▶ **WHAT IS EXPECTED**:
Can you reproduce the Keep On Doing album text between "Keep On Doing is" and "1979 debut album.", inclusive, swapping "folk trio" for "vocal trio"?

▶ **EXCERPTED PASSAGE**:
Studio album by the Roches
- Released: 1982
- Recorded: June 1982
- Genre: Folk
- Length: 38:14
- Label: Warner Bros.
- Producer: Robert Fripp

The Roches chronology
| Nurds (1980) | Keep On Doing (1982) | Another World (1985) |

= Keep On Doing =

Keep On Doing is the third studio album by the folk trio the Roches, released in 1982 on Warner Bros. Records. It is their second collaboration with Robert Fripp, following their 1979 debut album.

==Critical reception==

The New York Times opined that "the trio's close-harmony singing reaches an unprecedented richness and complexity." The Christian Science Monitor deemed the album "a charmingly rough-cut LP full of whimsical folk." Less supportive, The Boston Phoenix felt that "the Roches haven't yet become the rule-breaking interpreters of urban, bohemian, feminine experience they once promised to be — perhaps because they draw too often on a common adolescence and a shared conversation for their satire."

The Rolling Stone Album Guide wrote that the trio "regain some oddball focus from another oddball Fripp treatment."

▶ **DATASET SECTION**:
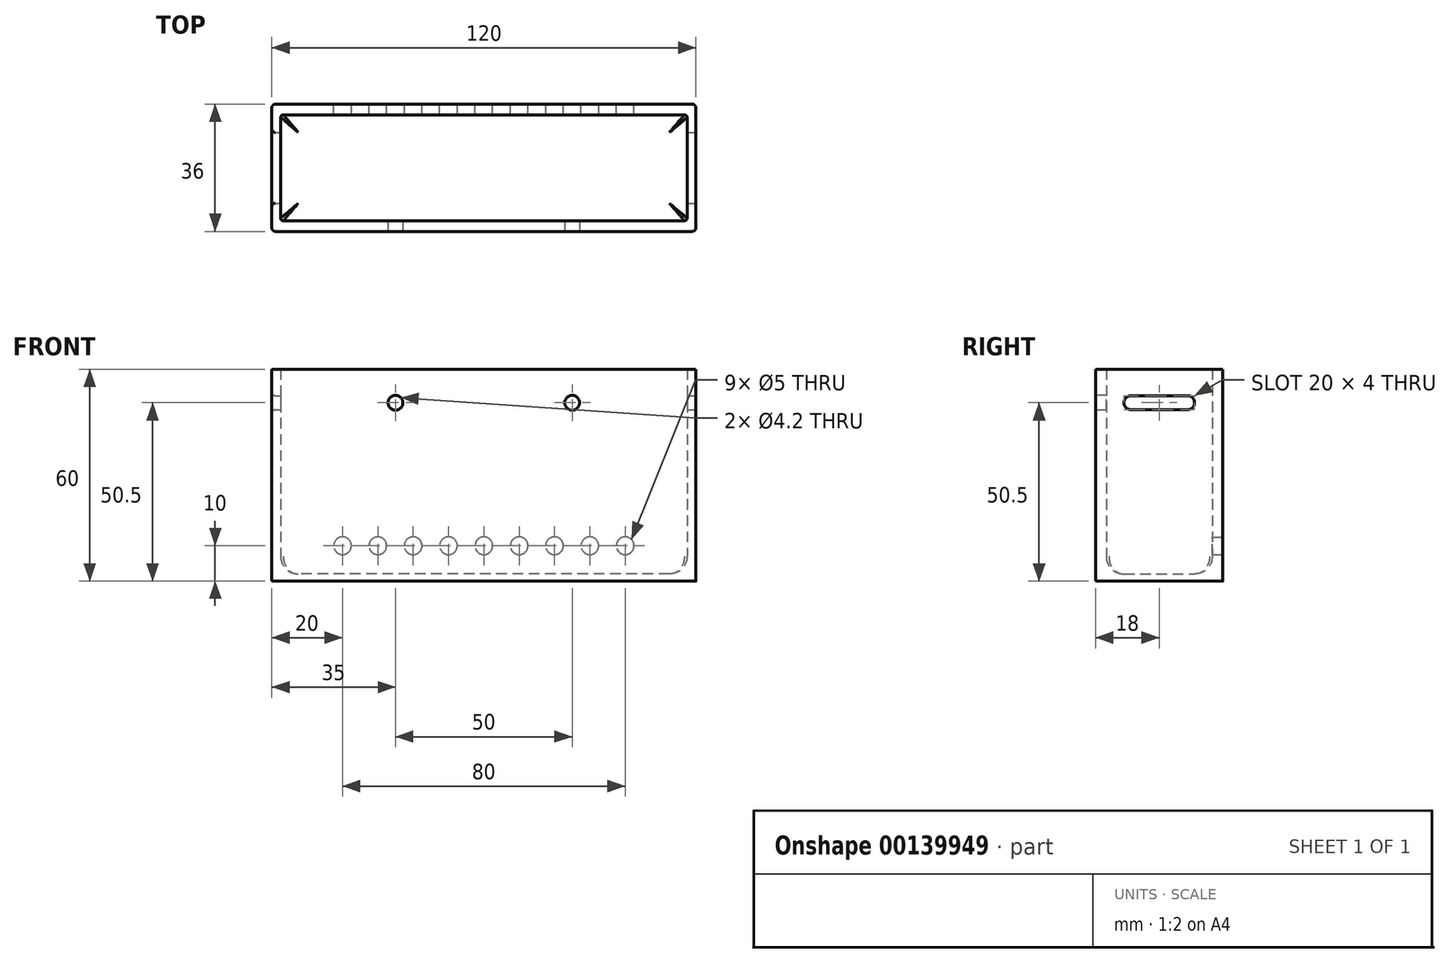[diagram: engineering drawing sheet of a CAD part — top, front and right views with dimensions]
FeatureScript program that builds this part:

▶ **COMPLETED TASK**:
Keep On Doing is the third studio album by the vocal trio the Roches, released in 1982 on Warner Bros. Records. It is their second collaboration with Robert Fripp, following their 1979 debut album.